Miércoles. Hay en la tele un canal curioso, de nombre Xplora, en el que suelo ver un programa que se llama El jefe. Consiste en que el dueño de una empresa finge ser un trabajador de la misma. Normalmente, se coloca en los puestos más bajos, sin que ninguno de los empleados conozca su verdadera identidad. De este modo, conoce la opinión que tienen de la empresa y averigua, a través de las confidencias que le hacen, cómo es la vida de la gente que curra para él. Resulta muy aleccionador, como si Dios bajara de incógnito a la Tierra y se mezclara con nosotros. Bueno, Dios, según los católicos, ya bajó, y con resultados catastróficos: nos lo cargamos. En El jefe no se ha dado todavía el caso de que hayan crucificado a ningún patrón. Pero yo no dejo de verlo, por si sucediera.

Jueves. Hoy no haré nada, nada, nada, nada, nada, nada. Se trata de una decisión que he tomado, o por la que he sido tomado, durante el desayuno. No voy a hacer nada, me he dicho. Me sentaré a la mesa de trabajo, encenderé el ordenador, y no haré nada, ni leer, ni escribir ni meterme el dedo en la nariz. Tampoco pensaré, al menos no intentaré dirigir mis pensamientos. Dejaré que las horas pasen en la más completa inactividad. Observaré con imparcialidad, sin juzgarlo, por atroz que resulte, todo aquello que pase involuntariamente por la cabeza y, si me entra el sueño, daré una cabezada. Es un experimento, me digo, tengo derecho a experimentar conmigo mismo.

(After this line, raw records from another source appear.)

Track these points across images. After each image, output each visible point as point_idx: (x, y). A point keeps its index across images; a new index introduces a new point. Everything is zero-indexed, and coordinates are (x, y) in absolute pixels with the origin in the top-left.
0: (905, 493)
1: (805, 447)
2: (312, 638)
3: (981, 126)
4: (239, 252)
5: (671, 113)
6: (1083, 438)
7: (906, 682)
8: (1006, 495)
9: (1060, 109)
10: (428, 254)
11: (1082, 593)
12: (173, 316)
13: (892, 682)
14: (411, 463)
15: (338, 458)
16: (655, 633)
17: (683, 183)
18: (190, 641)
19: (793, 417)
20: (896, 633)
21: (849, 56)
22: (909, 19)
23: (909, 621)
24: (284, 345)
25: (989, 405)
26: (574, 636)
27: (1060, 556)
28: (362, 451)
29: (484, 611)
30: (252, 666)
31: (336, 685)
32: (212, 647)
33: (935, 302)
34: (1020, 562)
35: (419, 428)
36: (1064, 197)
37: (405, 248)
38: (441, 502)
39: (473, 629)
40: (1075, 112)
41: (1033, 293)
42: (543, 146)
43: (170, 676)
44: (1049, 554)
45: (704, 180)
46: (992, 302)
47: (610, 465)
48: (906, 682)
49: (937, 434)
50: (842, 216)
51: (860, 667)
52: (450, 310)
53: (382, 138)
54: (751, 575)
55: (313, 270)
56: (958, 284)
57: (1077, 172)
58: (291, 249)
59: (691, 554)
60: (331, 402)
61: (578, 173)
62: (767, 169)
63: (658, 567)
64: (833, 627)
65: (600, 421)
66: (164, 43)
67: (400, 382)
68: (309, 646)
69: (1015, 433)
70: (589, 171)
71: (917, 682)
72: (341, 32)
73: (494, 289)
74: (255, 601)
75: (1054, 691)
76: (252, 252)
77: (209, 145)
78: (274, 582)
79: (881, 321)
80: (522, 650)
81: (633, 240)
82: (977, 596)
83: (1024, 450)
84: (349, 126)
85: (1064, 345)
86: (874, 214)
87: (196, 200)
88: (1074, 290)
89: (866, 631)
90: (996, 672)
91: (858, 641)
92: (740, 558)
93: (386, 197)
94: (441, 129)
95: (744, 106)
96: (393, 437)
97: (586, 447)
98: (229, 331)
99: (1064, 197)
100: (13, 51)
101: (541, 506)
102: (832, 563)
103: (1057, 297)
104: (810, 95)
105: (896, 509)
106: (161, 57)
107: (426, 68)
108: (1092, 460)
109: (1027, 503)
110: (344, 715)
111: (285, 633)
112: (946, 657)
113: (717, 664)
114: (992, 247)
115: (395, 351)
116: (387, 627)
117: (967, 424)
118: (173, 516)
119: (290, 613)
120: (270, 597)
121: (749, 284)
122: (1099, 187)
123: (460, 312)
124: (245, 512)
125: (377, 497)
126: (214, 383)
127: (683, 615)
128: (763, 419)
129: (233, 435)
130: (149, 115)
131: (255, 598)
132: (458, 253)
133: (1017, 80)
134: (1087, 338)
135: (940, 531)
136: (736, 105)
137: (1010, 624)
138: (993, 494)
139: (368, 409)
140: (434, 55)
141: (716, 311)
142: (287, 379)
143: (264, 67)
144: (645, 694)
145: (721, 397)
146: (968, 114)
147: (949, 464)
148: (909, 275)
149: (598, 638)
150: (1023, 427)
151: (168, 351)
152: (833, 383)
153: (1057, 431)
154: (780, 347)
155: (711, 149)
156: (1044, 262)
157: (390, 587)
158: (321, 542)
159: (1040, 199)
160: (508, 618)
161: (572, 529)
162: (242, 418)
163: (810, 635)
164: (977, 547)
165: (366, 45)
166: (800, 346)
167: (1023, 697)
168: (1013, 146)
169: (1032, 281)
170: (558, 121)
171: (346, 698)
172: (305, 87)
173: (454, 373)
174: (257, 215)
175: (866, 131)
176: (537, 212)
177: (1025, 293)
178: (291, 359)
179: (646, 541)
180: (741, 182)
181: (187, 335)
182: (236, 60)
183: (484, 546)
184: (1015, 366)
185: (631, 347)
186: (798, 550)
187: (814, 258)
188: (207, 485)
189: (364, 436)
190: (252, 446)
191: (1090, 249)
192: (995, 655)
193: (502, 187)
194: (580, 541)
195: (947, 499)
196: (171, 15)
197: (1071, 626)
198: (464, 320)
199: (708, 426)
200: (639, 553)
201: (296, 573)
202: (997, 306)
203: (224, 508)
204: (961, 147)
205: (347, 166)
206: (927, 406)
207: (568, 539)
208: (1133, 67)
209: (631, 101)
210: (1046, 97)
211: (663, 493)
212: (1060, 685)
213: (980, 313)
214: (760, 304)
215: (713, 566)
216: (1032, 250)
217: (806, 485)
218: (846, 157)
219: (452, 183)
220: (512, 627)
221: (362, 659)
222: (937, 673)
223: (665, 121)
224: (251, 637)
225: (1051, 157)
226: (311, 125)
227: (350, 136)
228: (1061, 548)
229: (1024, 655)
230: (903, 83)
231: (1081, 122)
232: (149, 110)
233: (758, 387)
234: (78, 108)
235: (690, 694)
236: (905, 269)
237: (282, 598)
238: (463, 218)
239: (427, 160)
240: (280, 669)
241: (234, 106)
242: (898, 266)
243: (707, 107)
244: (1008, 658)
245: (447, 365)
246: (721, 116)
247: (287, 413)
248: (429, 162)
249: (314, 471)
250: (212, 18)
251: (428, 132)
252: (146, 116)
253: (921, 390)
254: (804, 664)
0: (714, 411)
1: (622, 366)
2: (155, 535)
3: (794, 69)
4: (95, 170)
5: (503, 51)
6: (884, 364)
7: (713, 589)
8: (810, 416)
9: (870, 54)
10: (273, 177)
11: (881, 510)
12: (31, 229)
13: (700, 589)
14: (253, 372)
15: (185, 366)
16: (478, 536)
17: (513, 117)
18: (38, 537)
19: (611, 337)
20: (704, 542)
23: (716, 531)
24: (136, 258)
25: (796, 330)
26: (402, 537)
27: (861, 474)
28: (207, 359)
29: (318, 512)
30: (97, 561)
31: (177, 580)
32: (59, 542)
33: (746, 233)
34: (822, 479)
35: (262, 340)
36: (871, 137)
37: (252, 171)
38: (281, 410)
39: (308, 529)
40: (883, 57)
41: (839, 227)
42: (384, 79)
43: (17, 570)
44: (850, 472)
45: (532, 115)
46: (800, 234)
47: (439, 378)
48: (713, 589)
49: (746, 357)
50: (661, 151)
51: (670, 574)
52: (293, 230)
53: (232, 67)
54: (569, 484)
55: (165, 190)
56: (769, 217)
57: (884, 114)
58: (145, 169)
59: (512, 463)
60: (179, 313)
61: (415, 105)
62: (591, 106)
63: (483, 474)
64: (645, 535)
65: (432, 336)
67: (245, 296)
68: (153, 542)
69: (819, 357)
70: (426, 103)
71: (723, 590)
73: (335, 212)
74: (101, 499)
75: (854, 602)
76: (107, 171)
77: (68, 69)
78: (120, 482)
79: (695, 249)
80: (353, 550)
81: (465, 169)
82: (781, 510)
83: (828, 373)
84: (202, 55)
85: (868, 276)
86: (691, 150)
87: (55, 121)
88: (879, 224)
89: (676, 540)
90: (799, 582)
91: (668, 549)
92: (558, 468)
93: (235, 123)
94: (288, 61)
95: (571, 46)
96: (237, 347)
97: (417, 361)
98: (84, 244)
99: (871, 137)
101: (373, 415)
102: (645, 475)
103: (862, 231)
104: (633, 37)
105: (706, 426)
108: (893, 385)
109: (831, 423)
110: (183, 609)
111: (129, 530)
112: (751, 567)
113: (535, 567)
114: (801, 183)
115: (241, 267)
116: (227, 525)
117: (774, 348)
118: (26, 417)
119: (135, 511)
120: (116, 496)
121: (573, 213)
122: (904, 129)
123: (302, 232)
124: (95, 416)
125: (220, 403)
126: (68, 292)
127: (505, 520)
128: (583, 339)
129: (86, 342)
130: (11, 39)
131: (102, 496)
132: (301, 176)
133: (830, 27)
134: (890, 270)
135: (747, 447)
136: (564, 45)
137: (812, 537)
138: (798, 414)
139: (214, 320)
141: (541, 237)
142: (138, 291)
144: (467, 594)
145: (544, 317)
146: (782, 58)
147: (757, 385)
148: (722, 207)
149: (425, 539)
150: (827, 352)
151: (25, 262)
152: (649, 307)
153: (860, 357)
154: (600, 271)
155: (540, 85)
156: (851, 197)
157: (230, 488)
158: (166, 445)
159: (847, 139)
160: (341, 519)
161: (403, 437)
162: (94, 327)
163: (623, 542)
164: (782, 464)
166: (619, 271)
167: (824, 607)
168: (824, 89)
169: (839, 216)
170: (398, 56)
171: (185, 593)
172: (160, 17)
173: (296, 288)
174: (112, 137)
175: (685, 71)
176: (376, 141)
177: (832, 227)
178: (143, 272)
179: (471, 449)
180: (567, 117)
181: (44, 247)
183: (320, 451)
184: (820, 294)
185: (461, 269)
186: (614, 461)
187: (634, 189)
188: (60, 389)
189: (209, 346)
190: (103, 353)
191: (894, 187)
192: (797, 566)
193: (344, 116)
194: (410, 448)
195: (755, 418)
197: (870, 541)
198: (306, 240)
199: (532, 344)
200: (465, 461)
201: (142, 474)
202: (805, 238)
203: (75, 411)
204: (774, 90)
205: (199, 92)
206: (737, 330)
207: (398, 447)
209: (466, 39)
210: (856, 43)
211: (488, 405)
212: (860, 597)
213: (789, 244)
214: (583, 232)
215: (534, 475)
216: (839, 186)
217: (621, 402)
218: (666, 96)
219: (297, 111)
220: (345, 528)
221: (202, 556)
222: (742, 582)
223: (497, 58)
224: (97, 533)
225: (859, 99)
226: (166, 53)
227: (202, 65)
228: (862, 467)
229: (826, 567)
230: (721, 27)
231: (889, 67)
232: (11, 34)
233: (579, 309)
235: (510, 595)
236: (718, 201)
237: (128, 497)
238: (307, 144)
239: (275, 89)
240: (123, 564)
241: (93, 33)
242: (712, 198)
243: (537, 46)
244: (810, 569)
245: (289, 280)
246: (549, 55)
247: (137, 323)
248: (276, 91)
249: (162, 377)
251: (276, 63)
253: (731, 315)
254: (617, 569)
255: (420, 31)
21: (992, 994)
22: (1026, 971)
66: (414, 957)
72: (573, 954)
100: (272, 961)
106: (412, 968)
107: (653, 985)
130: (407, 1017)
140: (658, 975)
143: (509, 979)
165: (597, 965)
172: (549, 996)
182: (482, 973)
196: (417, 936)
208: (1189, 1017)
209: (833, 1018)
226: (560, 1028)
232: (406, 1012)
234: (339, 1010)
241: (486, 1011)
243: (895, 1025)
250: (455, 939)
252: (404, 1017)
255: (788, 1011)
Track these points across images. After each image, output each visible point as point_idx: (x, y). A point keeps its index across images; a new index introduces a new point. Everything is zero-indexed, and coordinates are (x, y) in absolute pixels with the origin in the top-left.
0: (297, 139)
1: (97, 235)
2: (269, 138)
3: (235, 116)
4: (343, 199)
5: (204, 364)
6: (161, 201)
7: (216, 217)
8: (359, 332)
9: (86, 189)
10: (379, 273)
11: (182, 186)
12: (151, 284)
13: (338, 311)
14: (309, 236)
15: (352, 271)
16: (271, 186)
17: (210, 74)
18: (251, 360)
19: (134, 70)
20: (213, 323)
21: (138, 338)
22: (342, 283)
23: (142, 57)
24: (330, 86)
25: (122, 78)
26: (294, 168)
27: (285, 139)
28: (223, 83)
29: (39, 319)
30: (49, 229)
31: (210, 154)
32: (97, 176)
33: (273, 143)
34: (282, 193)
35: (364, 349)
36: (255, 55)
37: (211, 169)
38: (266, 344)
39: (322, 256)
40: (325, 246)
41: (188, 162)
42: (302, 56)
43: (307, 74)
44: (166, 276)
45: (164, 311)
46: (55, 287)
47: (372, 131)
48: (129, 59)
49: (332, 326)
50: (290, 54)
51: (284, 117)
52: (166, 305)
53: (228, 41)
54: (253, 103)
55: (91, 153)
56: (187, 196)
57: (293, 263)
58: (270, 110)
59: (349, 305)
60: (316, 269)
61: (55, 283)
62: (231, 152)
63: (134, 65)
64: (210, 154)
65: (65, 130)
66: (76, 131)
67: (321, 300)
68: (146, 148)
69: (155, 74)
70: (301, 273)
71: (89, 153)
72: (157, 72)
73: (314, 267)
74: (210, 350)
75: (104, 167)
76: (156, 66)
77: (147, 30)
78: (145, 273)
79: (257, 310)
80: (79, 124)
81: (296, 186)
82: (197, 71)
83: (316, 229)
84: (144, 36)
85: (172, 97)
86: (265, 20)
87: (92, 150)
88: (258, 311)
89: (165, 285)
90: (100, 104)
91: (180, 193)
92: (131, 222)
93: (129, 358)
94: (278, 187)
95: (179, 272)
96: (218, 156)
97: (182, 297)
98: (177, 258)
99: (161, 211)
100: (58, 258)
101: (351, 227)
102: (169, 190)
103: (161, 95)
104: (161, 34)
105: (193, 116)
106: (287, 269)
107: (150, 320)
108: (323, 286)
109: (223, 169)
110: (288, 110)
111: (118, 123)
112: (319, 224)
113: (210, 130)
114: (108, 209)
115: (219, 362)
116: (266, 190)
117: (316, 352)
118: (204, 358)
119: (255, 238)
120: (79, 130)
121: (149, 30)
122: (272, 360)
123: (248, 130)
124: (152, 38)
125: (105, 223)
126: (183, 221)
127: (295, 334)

Al poco de no estar haciendo nada, siento frío. Me levanto con pereza de la silla, toco el radiador y está helado. Me acerco al cuarto de la caldera y está medio inundado. El acumulador de agua se ha roto. Me entra, de súbito, un ataque de actividad. Recojo con la fregona el agua del suelo y telefoneo al servicio de asistencia. Me dicen que no podrán venir hasta mañana.

—Pero estoy sin agua caliente y sin calefacción –señalo con angustia.

—Ya, pero tenemos mucha demanda.

Vendrán mañana, pues. Corro a la ferretería y compro un calefactor eléctrico pequeño. Paso el resto del día con los pies pegados al calefactor, de cuyas ranuras sale un hilillo de calor insuficiente para combatir el frío ambiental. Mi casa se enfría a una velocidad de vértigo.

Viernes. A media mañana aparece el técnico de la caldera. Le recibo con el abrigo puesto.

—¿Va usted a salir? –me pregunta sin ironía.

El diagnóstico es malo, muy malo. Se ha picado la cubeta, o algo así.

—Pero si solo tiene seis años –me quejo.

—¿Y qué quiere?

Total, cuatrocientos euros del ala y mi proyecto zen, al carajo.